6.12 If the Translator retains the copyright in a Translation, or if a Translation is to be used for legal purposes, no amendment or alteration may be made to a Translation without the Translator’s written permission. The right of integrity may be specifically waived in advance by the Translator in writing. 
  
7. Confidentiality and Safe-keeping of the Client’s Documents 
 
7.1 No documents for Translation shall be deemed to be confidential unless this is expressly stated by the Client. 
 
7.2 However the Translator shall at all times exercise due discretion in respect of disclosure to any Third Party of any information contained in the Client’s Source Material or Translations thereof without the express authorisation of the Client. 
 
7.3 Notwithstanding clause 7.2, the Parties agree that a Third Party may be consulted over specific translation terminology queries in relation to the Source Material. 
 
7.4 The Translator shall be responsible for the safe-keeping of the Client’s Source Material and copies of the Translations, and shall, where necessary, ensure their secure disposal. 
 
7.5 If requested to do so by the Client, the Translator shall insure documents in transit from the Translator, at the Client’s expense. 
  
8. Cancellation and Frustration 
 
8.1 If a Translation Task is commissioned and subsequently cancelled, reduced in scope or frustrated by an act or omission on the part of the Client or any Third Party, the Client shall except in the circumstances described in clause 8.4 pay the Translator the full fee unless otherwise agreed in advance. 
 
8.2 The work completed shall be made available to the Client. 
 
8.3 If a Client goes into liquidation (other than voluntary liquidation for the purposes of reconstruction), or has a receiver appointed or becomes insolvent, bankrupt or enters into any arrangement with creditors the Translator shall have the right to terminate a contract. 
 
8.4 Neither the Translator nor the Client shall be liable to the other or any Third Party for consequences which are the result of circumstances wholly beyond the control of either Party. 
 
8.5 The Translator shall notify the Client as soon as is reasonably practical of any circumstances likely to prejudice the Translator’s ability to comply with the terms of the Client’s order, and assist the Client as far as reasonably practical to identify an alternative solution. 
 
9. Complaints and Disputes 
 
9.1 Failure by the Translator to meet agreed order requirements or to provide a Translation which is fit for its stated purpose shall entitle the Client to: 
 
1) reduce, with the Translator’s consent, the fee payable for work done by a sum equal to the reasonable cost necessary to remedy the deficiencies, and/or 
 
2) cancel any further instalments of work being undertaken by the Translator. Such entitlement shall only apply after the Translator has been given one opportunity to bring the work up to the required standard. 
 
9.2 The entitlement referred to in clause 9.1, shall not apply unless the Translator has been notified in writing of all alleged defects. 
 
9.3 Any complaint in connection with a Translation Task shall be notified to the Translator by the Client (or vice-versa) within one month of the date of delivery of the Translation. If the Parties are unable to resolve the complaint, the matter may be referred by either Party to the Chartered Institute of Arbitrators. Such referral shall be made no later than two months from the date on which the original complaint was made. 
 
9.4 If a dispute cannot be resolved amicably between the Parties, or if either Party refuses to accept arbitration, the Parties shall be subject to the exclusive jurisdiction of the Courts of Scotland. In any event this Agreement shall be construed in accordance with Scots law. 
  
10 Responsibility and Liability 
 
10.1 The Translation Task shall be carried out by the Translator using reasonable skill and care and in accordance with the provisions and spirit of the Code of Professional Conduct of the Institute of Translation and Interpreting. 

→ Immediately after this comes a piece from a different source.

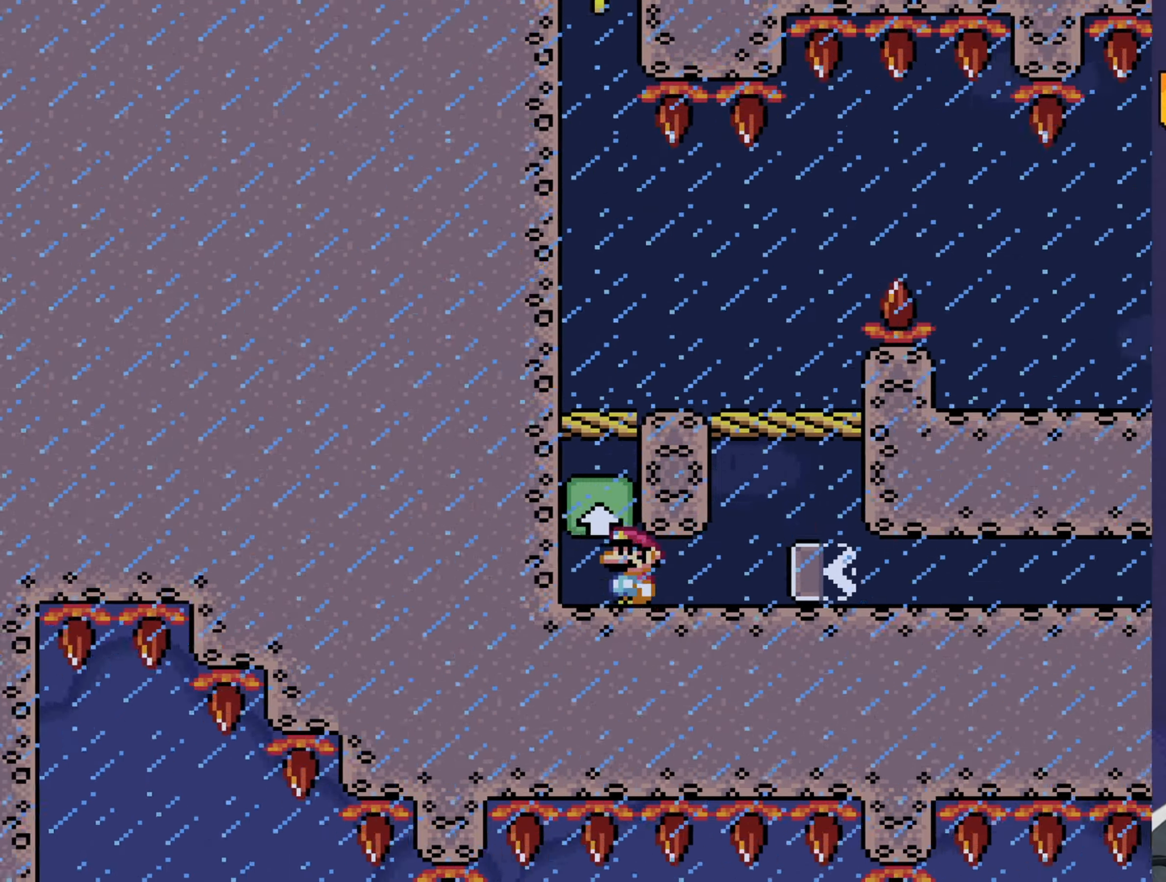
{"dt_ms": 500, "buttons": ["B", "Y"], "events": [[67, "B", "down"], [67, "DPAD_LEFT", "up"]]}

10.2 Time and expense permitting, the Translator shall use his or her reasonable commercial endeavours to do the work to the best of his or her ability, knowledge and belief, and consulting such authorities as are reasonably available to him/her at the time. 
 
10.3 Subject to clause 10.4, a Translation shall be fit for its stated purpose and target readership, and the level of quality specified. 
 
10.4 Unless specified otherwise, Translations shall be deemed to be of "for information" quality only. 
 
10.5 Nothing in this Agreement shall be construed as seeking to restrict a Party’s liability for personal injury or death arising from its own negligence. 
 
10.6 Subject to clause 10.5, the liability of the Translator under or in respect of this Agreement, whether in tort, contract or otherwise, shall be limited to the cost of the Translation Task being undertaken when the liability arises. 
 
10.7 Neither Party shall be liable to the other in respect of any consequential or indirect loss whatsoever. 
  
11. Unfair Competition 
 
11.1 Subject to clause 11.2, where in the course of business the Translator’s Client is an intermediary and introduces the Translator to a Third Party work-provider, the Translator shall not knowingly, for a period of 6 months from return of the last Translation Task arising from the introduction, approach the said Third Party for the purpose of soliciting work, nor work for the Third Party in any capacity involving translation, without the Client’s written consent. 
 
11.2 The restrictions in clause 11.1 shall not apply where: 
 
• the Third Party work-provider has had previous dealings with the Translator, or 
• the Translator acts on the basis of information in the public domain, or 
• the approach from the Third Party is independent of the relationship with the intermediary, or 
• the approach to the Third Party arises as the result of broad-band advertising, or 
• the Third Party is seeking suppliers on the open market, or 
• the intermediary only makes isolated use of the Translator’s services. 
 
12. Applicability and Integrity 
 
12.1 This Agreement shall come into effect either (1) when the Client signs the Agreement; or (2) when the Client commences delivery of the Source Material; or (3) when the Translator provides any services under the Agreement, whichever is the earlier. 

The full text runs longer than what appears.